RapidMiner 9.7 is Now Available
Lots of amazing new improvements including true version control! Learn more about what's new here.
Feature Extraction and Cross-Validation of an image dataset
I have a dataset consisting of fMRI images. Each image belongs to one class. The dataset is as follows:
Class 1: 9 images
Class 2: 10 images
Class 3: 6 images
Class 4: 12 images
Each image is 4D (time series), i.e. 90x60x10x350 where 350 is the time dimension (i.e. 350 3D volumes). I want to train a classifier on this data.

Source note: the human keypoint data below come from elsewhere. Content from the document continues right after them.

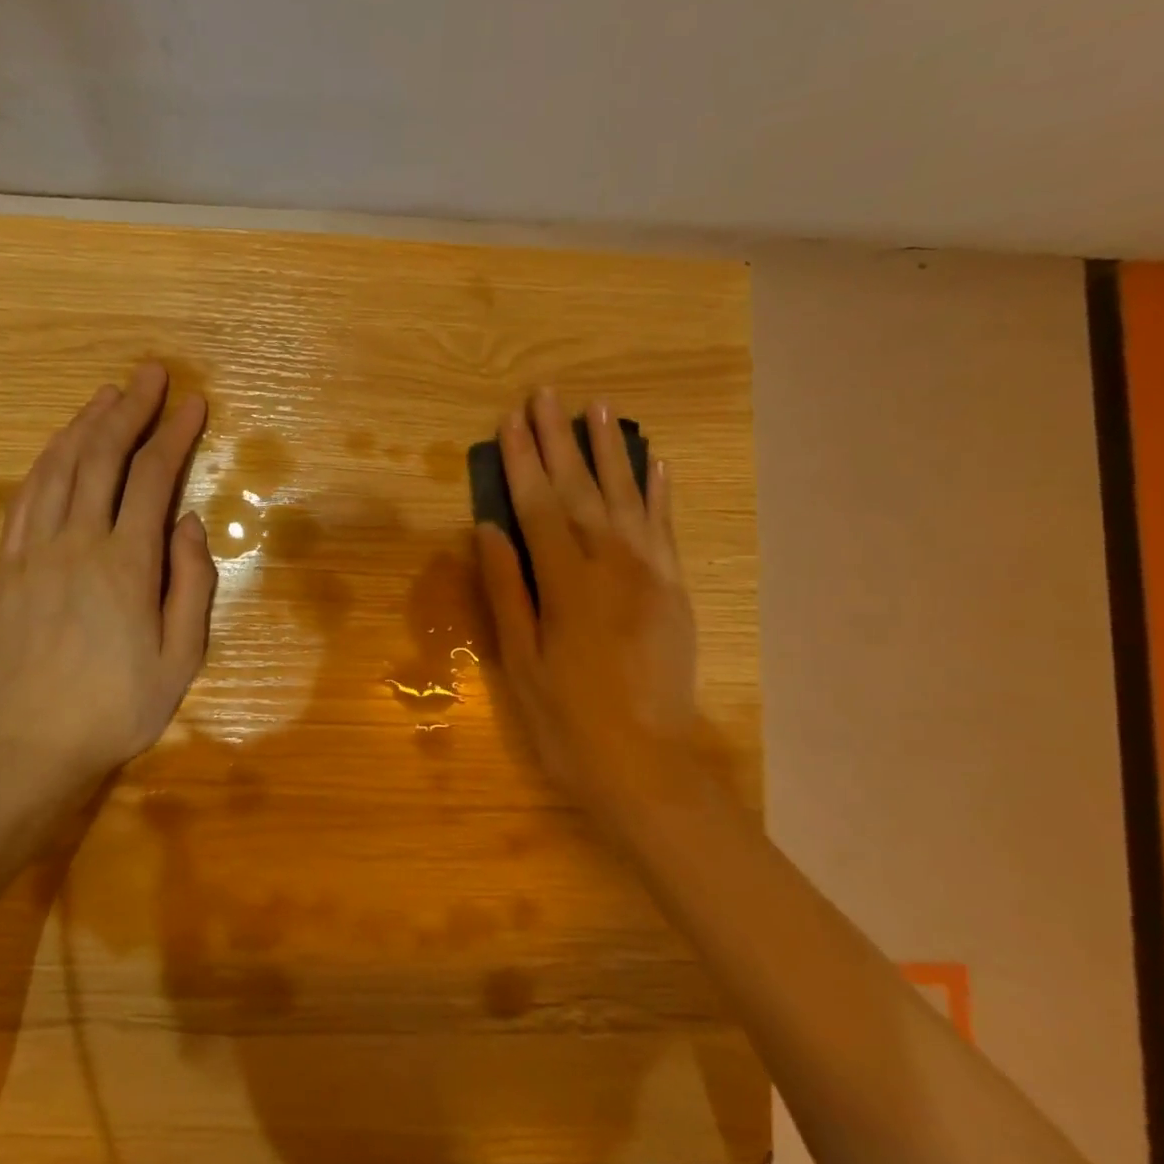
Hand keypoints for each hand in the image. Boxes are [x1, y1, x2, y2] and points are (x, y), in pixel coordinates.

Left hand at [0, 365, 215, 803]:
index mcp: (126, 565)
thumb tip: (189, 522)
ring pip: (58, 469)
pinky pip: (24, 499)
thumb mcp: (183, 656)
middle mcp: (77, 544)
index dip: (174, 435)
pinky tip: (60, 446)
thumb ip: (192, 583)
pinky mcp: (4, 568)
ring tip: (107, 396)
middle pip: (102, 458)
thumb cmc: (121, 706)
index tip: (192, 403)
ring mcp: (32, 553)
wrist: (36, 748)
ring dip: (84, 425)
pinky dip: (45, 462)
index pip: (153, 479)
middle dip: (130, 410)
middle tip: (150, 374)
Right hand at [475, 389, 697, 813]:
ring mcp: (652, 576)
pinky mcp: (675, 590)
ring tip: (600, 408)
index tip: (511, 418)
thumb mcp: (521, 664)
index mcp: (569, 586)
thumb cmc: (569, 723)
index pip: (539, 507)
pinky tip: (656, 461)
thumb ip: (507, 590)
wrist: (649, 769)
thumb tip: (488, 529)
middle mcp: (614, 567)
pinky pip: (666, 529)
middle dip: (560, 440)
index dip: (523, 461)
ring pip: (628, 498)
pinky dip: (660, 492)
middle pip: (582, 490)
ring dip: (611, 451)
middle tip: (547, 394)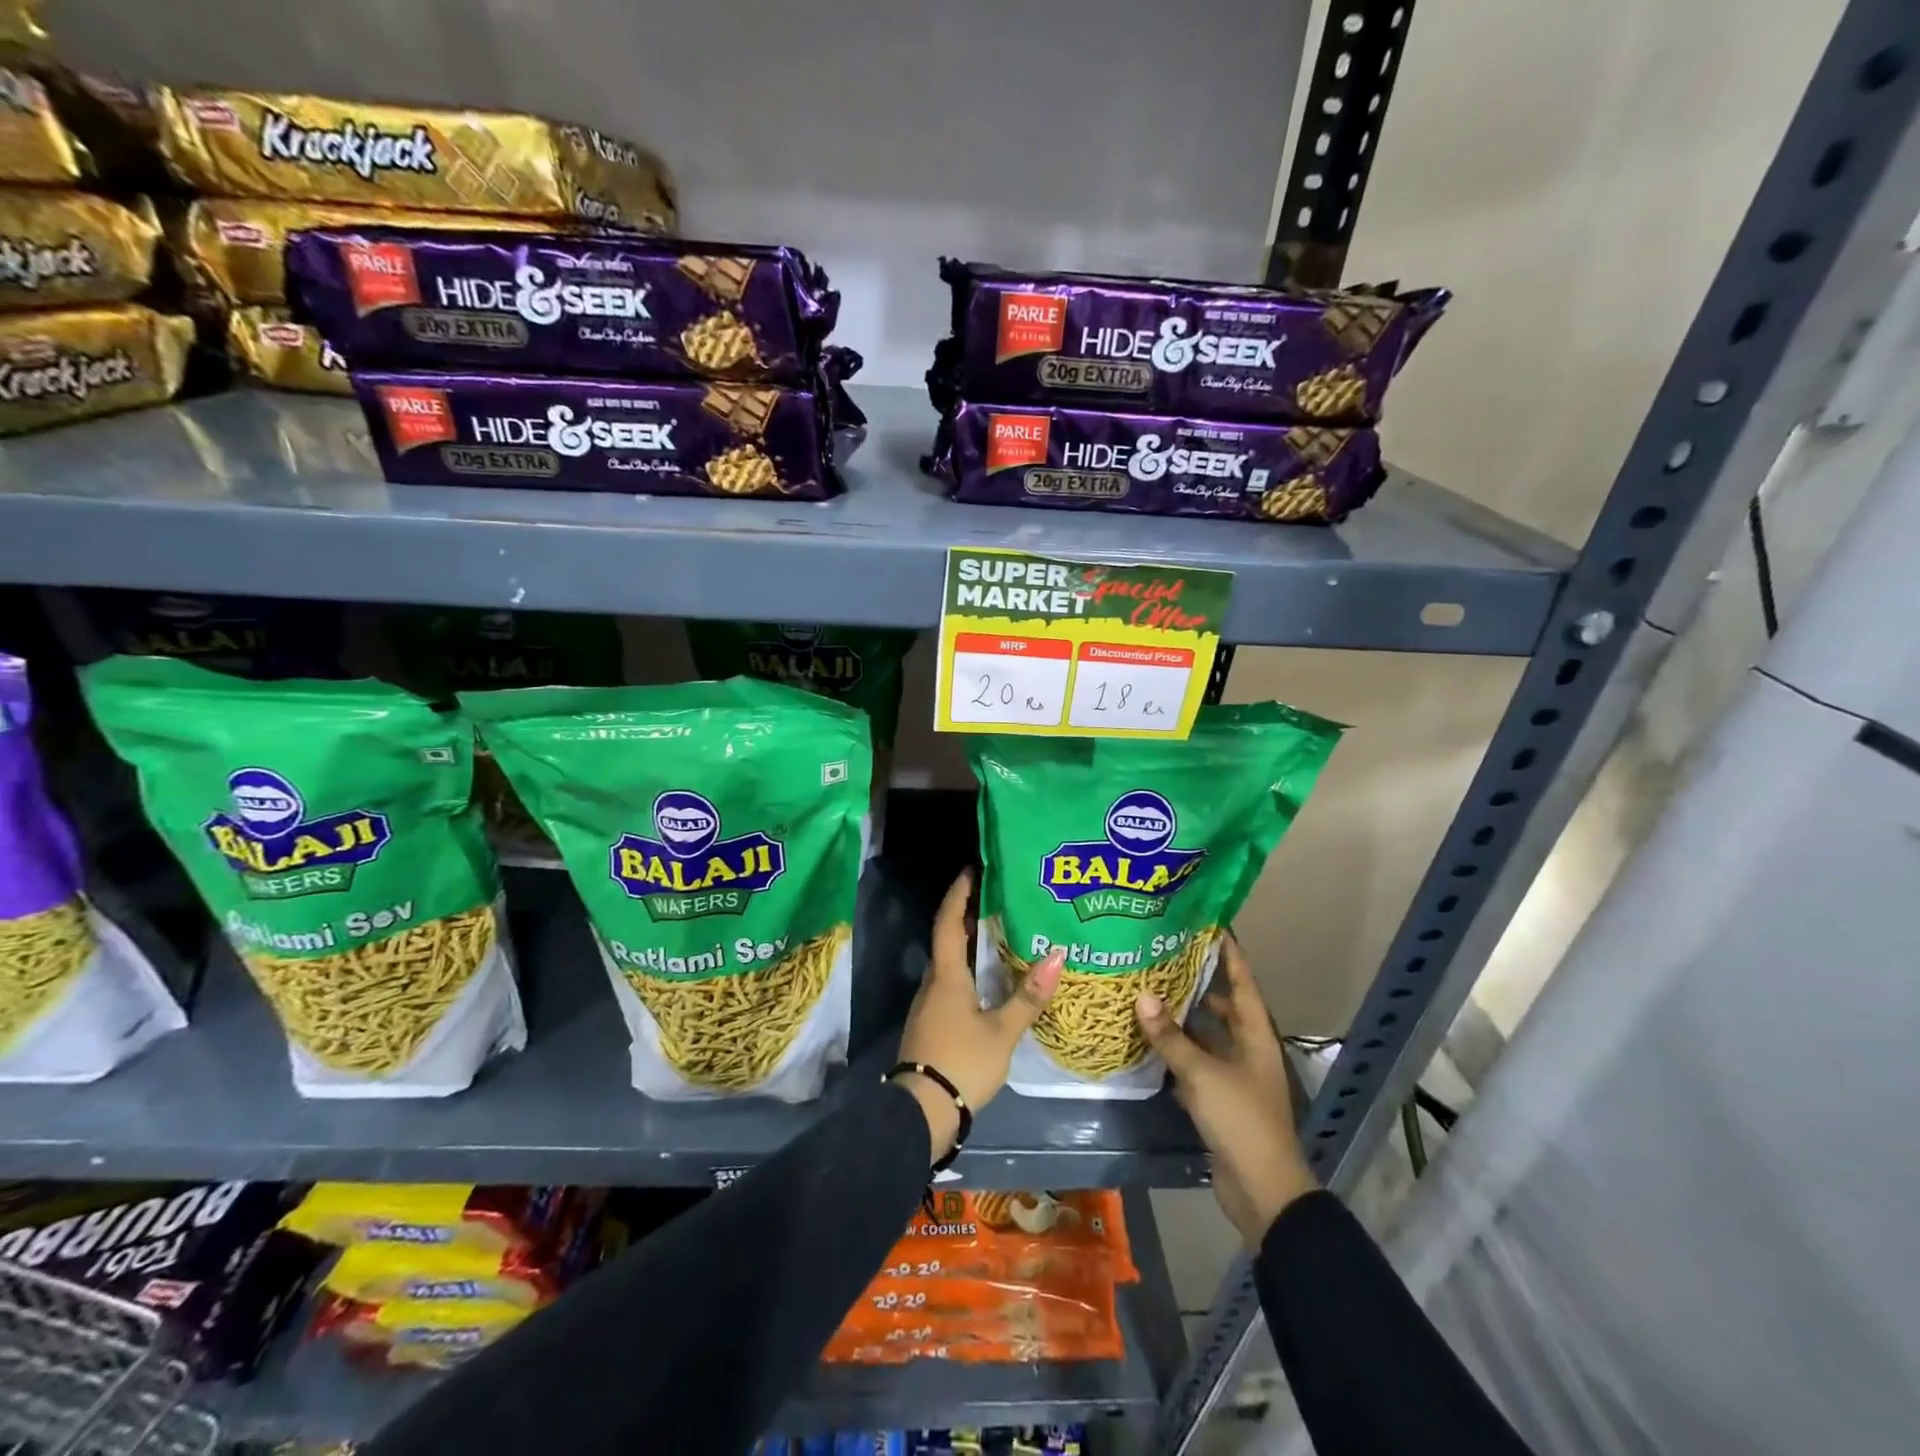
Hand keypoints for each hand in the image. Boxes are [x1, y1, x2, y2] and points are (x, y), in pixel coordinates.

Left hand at [896, 869, 1063, 1165]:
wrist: (921, 1112)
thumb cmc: (962, 1063)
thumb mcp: (1002, 1032)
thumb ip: (1028, 996)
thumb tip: (1058, 955)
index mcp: (946, 976)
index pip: (949, 922)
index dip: (958, 894)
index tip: (971, 870)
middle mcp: (932, 983)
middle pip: (947, 939)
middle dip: (967, 916)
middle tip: (996, 899)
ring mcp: (927, 1005)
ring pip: (948, 963)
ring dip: (967, 944)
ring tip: (998, 934)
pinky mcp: (930, 1024)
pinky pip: (948, 984)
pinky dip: (966, 970)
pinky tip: (987, 980)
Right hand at [1136, 935, 1316, 1247]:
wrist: (1263, 1189)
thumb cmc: (1240, 1119)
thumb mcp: (1201, 1073)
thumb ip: (1170, 1036)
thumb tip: (1141, 995)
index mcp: (1254, 1035)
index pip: (1242, 982)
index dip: (1229, 954)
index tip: (1209, 925)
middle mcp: (1247, 1049)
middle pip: (1222, 1007)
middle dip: (1196, 984)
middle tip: (1162, 958)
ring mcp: (1235, 1076)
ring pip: (1206, 1036)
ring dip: (1182, 1019)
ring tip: (1149, 992)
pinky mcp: (1220, 1100)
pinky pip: (1196, 1064)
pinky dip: (1177, 1051)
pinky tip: (1150, 1040)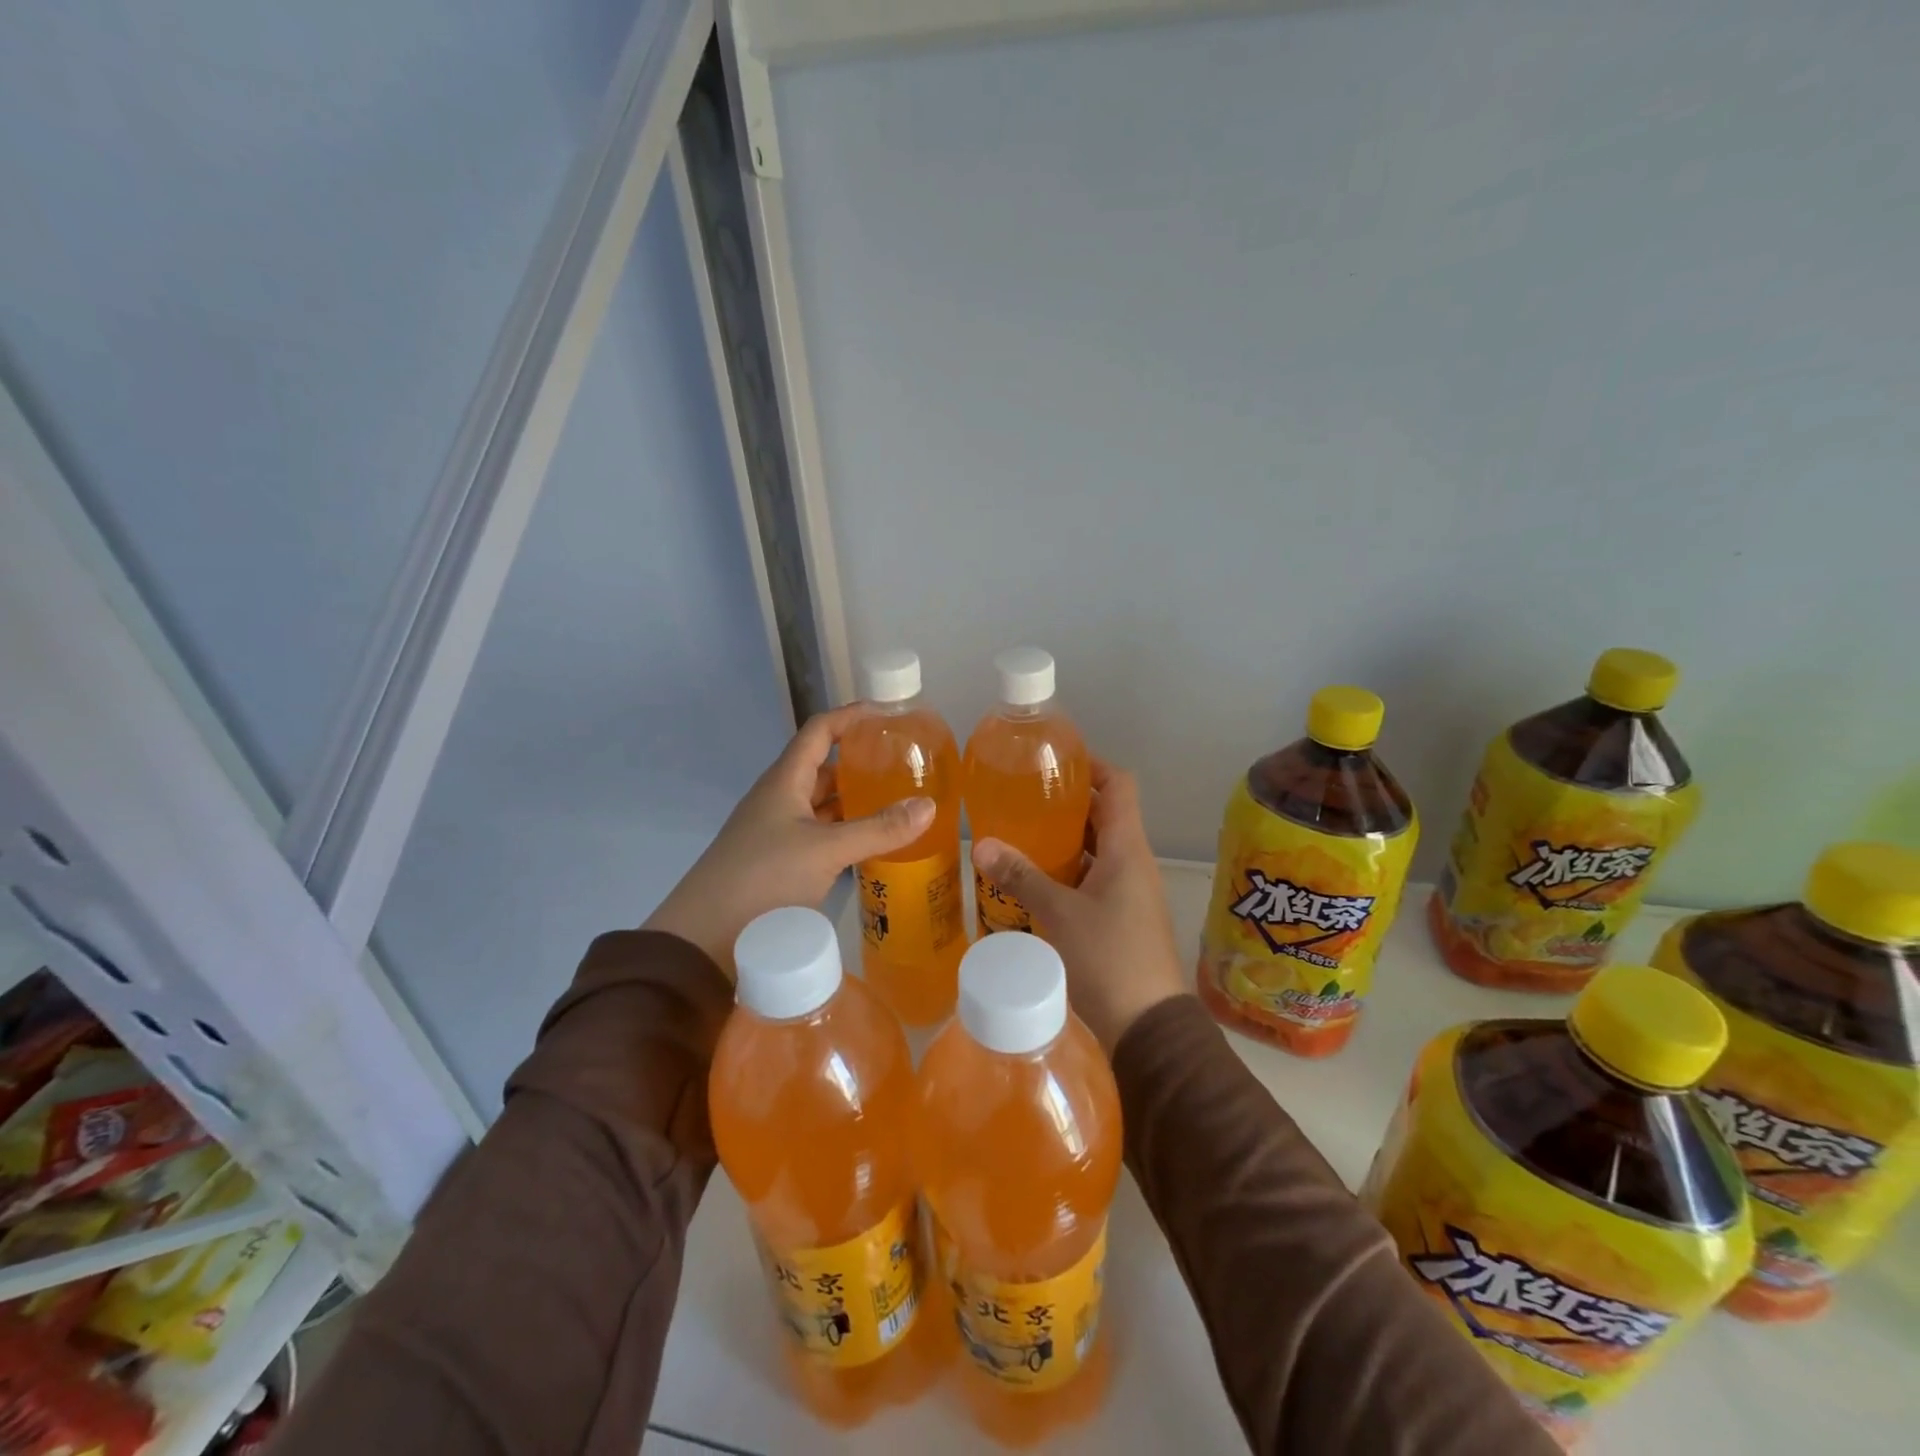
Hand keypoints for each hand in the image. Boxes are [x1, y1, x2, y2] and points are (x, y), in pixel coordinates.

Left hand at [643, 705, 933, 972]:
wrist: (704, 938)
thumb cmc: (763, 878)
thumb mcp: (826, 851)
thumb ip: (878, 829)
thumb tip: (930, 806)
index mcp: (785, 781)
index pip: (819, 731)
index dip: (851, 716)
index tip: (888, 715)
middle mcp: (779, 798)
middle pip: (823, 767)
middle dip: (860, 761)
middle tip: (903, 764)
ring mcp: (777, 831)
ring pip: (822, 804)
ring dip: (854, 799)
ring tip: (896, 800)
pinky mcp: (779, 862)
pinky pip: (820, 834)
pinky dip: (845, 832)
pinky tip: (870, 843)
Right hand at [972, 761, 1185, 1053]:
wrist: (1149, 1030)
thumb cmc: (1109, 960)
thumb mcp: (1059, 914)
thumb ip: (1021, 877)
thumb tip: (982, 845)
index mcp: (1127, 850)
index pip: (1119, 785)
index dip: (1091, 765)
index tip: (1055, 761)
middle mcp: (1133, 864)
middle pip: (1104, 816)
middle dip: (1066, 804)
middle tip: (1022, 799)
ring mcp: (1129, 893)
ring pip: (1095, 851)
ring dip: (1063, 842)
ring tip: (1019, 837)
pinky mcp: (1121, 920)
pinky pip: (1092, 881)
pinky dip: (1066, 874)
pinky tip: (1032, 884)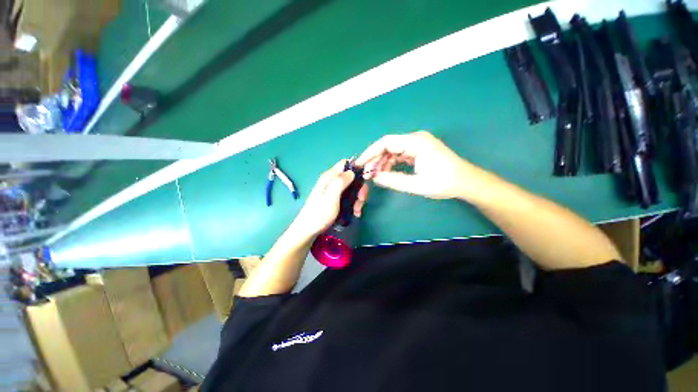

Now I want to first extract features and then apply feature selection by applying e.g. PCA and then do clustering, like described in the paper "Principal Feature Analysis: A Multivariate Feature Selection Method for fMRI Data" (http://www.hindawi.com/journals/cmmm/2013/645921/). For feature extraction I see the following possibilities:
1. Each voxel is a feature and the average of each voxels time series
is taken. Each image has exactly one feature vector of dimension 90*60*10 = 54'000
2. Each voxel is a feature and each time point (i.e. each 3D volume) is a data point. Each image has 350 feature vectors of dimension 90*60*10 = 54'000 each.
3. Putting all voxels of the whole time series of an image into one feature vector of
size 90*60*10*350 = 18'900'000. Each image has only one feature vector.
4. Take the the correlation value between the voxels as feature values. But this is
computationally not doable.
I'm preferring 2. but I'm not sure if this is a good idea.
How would you do the feature extraction? And how would a correlation based approach in a computational feasible way work?
Last but not least, how would you do cross-validation on the dataset? The problem is that the different classes are imbalanced.
Thank you so much for the answers beforehand.